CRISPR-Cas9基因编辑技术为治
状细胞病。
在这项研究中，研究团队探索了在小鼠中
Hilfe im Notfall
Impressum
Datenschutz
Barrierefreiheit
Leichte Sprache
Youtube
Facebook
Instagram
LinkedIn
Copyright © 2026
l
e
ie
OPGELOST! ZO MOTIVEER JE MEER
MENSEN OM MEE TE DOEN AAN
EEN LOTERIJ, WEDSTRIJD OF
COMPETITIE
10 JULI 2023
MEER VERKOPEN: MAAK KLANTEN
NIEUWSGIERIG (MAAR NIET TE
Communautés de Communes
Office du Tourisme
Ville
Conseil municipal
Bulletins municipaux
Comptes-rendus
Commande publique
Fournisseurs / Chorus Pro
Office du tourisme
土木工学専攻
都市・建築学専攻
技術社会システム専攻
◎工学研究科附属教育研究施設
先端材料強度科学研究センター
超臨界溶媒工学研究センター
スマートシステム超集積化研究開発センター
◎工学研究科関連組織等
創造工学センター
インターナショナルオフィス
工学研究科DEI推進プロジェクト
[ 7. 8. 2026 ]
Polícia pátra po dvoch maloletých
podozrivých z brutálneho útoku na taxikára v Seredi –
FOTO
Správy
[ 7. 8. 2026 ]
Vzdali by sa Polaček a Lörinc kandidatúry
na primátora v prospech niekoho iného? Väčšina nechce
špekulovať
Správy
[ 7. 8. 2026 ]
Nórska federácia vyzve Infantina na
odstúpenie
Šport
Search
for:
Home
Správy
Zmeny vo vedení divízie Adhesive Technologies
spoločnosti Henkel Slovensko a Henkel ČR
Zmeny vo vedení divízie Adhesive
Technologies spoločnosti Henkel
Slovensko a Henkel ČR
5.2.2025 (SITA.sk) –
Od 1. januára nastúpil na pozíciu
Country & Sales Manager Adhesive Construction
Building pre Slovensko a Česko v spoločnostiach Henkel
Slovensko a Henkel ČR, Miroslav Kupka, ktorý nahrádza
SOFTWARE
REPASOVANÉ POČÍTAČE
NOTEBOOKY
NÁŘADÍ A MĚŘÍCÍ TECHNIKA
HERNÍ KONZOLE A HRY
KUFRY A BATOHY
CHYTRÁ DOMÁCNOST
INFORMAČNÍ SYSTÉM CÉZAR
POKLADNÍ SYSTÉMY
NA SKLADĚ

——

- [How to complete this task] Which lines above hold the string "Technologies"? Show each of them.

- [Reply to the exercise]
Zmeny vo vedení divízie Adhesive Technologies
Technologies spoločnosti Henkel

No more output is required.